The following assembly language program is being run on the 5-stage AVR pipeline that we studied in the lecture notes:
sub r26, r2
ld r5, Y
st X, r7
add r7, r5
The program is run on four different AVR micro-architectures with the following capabilities:
1. Single-cycle execution (no pipeline capability).
2. Pipeline capability with stalling only.
3. Pipeline capability with forwarding only.
4. Pipeline capability with stalling used to enable forwarding.
a) For each of the micro-architectures described above, draw a pipeline timeline diagram for each of the assembly language instructions. If applicable, use arrows to indicate when forwarding occurs between stages on your pipeline diagrams. You do not have to label your arrows.

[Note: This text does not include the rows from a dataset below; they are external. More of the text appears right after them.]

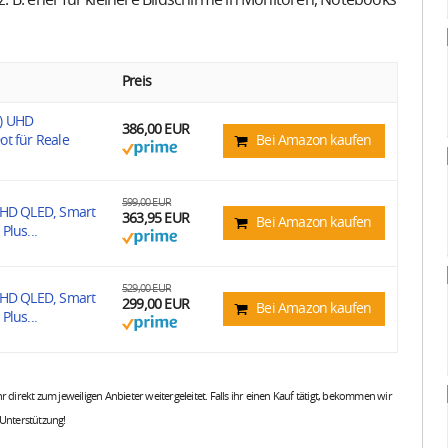
 z. B. eher für kleinere Bildschirme in Monitoren, Notebooks
Preis
m) UHD
386,00 EUR
ot für Reale
Bei Amazon kaufen
599,00 EUR
UHD QLED, Smart
363,95 EUR
Bei Amazon kaufen
Plus...
529,00 EUR
UHD QLED, Smart
299,00 EUR
Bei Amazon kaufen
Plus...
 ihr direkt zum jeweiligen Anbieter weitergeleitet. Falls ihr einen Kauf tätigt, bekommen wir
 Unterstützung!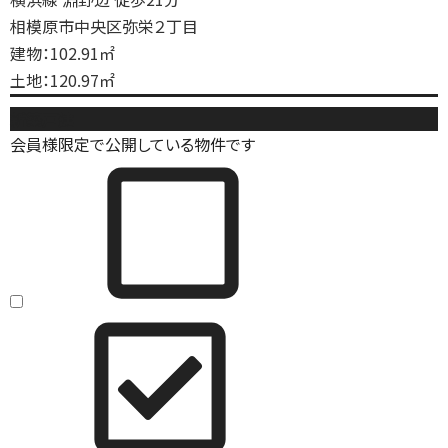
相模原市中央区弥栄２丁目
建物：102.91㎡
土地：120.97㎡
新築戸建
会員様限定で公開している物件です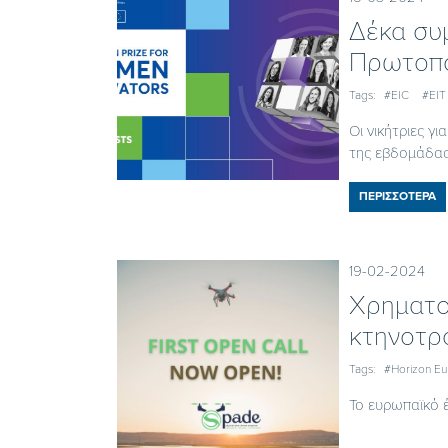
Δέκα συ
Πρωτοπό
Tags:
#EIC
#EIT
Οι νικήτριες 
της εβδομάδας 
ΠΕΡΙΣΣΟΤΕΡΑ
19-02-2024
Χρηματο
κτηνοτρ
Tags:
#Horizon E
Το ευρωπαϊκό 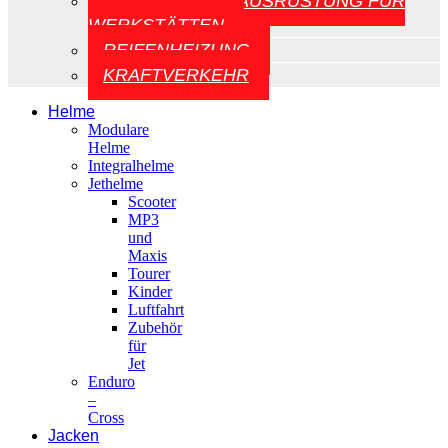
AUFZÜGE UND AUSRÜSTUNG FÜR
WERKSTÄTTEN
REIFENHEIZUNG
KRAFTVERKEHR
Helme
Modulare
Helme
Integralhelme
Jethelme
Scooter
MP3
und
Maxis
Tourer
Kinder
Luftfahrt
Zubehör
für
Jet
Enduro
–
Cross
Jacken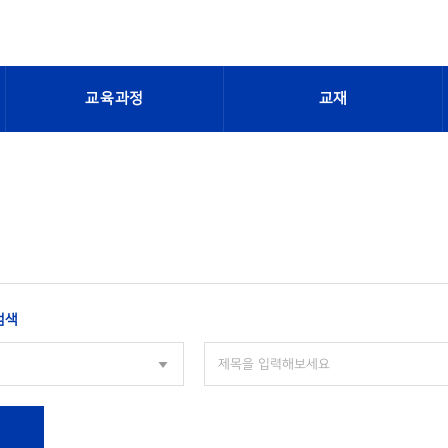
교육과정
교재
검색
색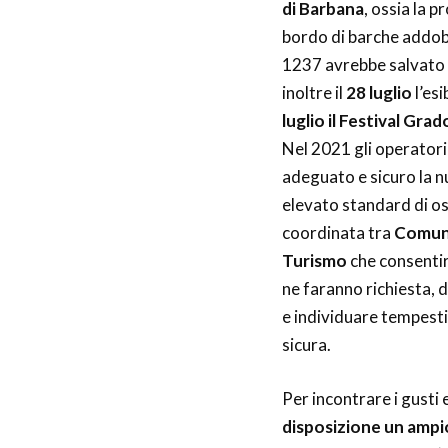
di Barbana
, ossia la 
bordo di barche addobb
1237 avrebbe salvato l
inoltre il
28 luglio
l’esi
luglio il Festival Grad
Nel 2021 gli operatori
adeguato e sicuro la n
elevato standard di osp
coordinata tra
Comun
Turismo
che consentirà,
ne faranno richiesta, 
e individuare tempesti
sicura.
Per incontrare i gusti e
disposizione un ampio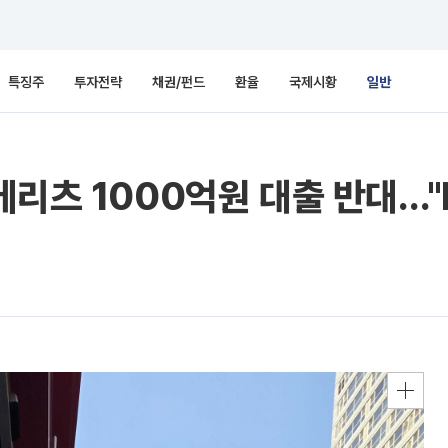
특징주
투자전략
채권/펀드
환율
국제시황
일반
메리츠 1000억원 대출 반대…"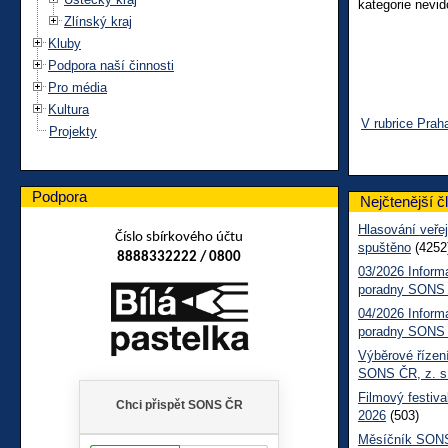
kategorie nevid
Zlínský kraj
Kluby
Podpora naší činnosti
Pro média
Kultura
V rubrice Prah
Projekty
Podpora
Nejčtenější č
Hlasování veřej
Číslo sbírkového účtu
spuštěno
(4252
8888332222 / 0800
03/2026 Inform
poradny SONS
04/2026 Inform
poradny SONS
Výběrové řízení
SONS ČR, z. s
Filmový festiva
2026
(503)
Měsíčník SONS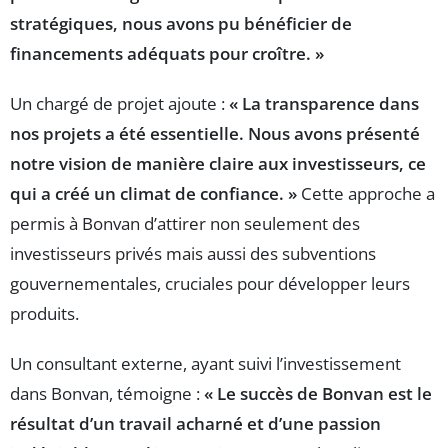
stratégiques, nous avons pu bénéficier de
financements adéquats pour croître. »
Un chargé de projet ajoute :
« La transparence dans
nos projets a été essentielle. Nous avons présenté
notre vision de manière claire aux investisseurs, ce
qui a créé un climat de confiance. »
Cette approche a
permis à Bonvan d’attirer non seulement des
investisseurs privés mais aussi des subventions
gouvernementales, cruciales pour développer leurs
produits.
Un consultant externe, ayant suivi l’investissement
dans Bonvan, témoigne :
« Le succès de Bonvan est le
résultat d’un travail acharné et d’une passion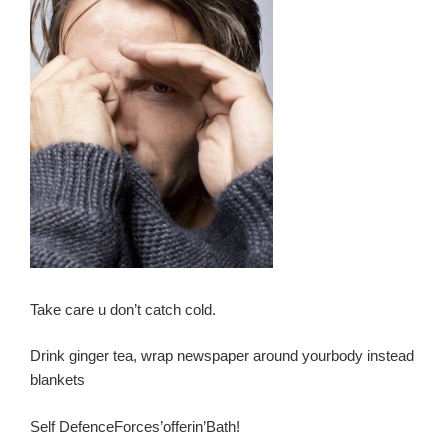
Take care u don’t catch cold.
Drink ginger tea, wrap newspaper around yourbody instead
blankets
Self DefenceForces’offerin’Bath!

b) Determine the average latency (in clock cycles) and throughput (in instructions/cycle) for each of the micro-architectures described above. For a fair comparison, express your answers in terms of clock cycles for the pipelined architectures. This means that the single-cycle architecture will require 5 clock cycles to complete a full instruction.
Notes:
You can use this simpler format for your pipeline timeline diagrams: Decins/ Fetch Exec MemRW RegWBk
Calculate throughput relative to the completion time of the first instruction. So, for your single-cycle processor, your throughput calculation should be 3/(5 + 5 + 5) = 0.2 instructions/cycle.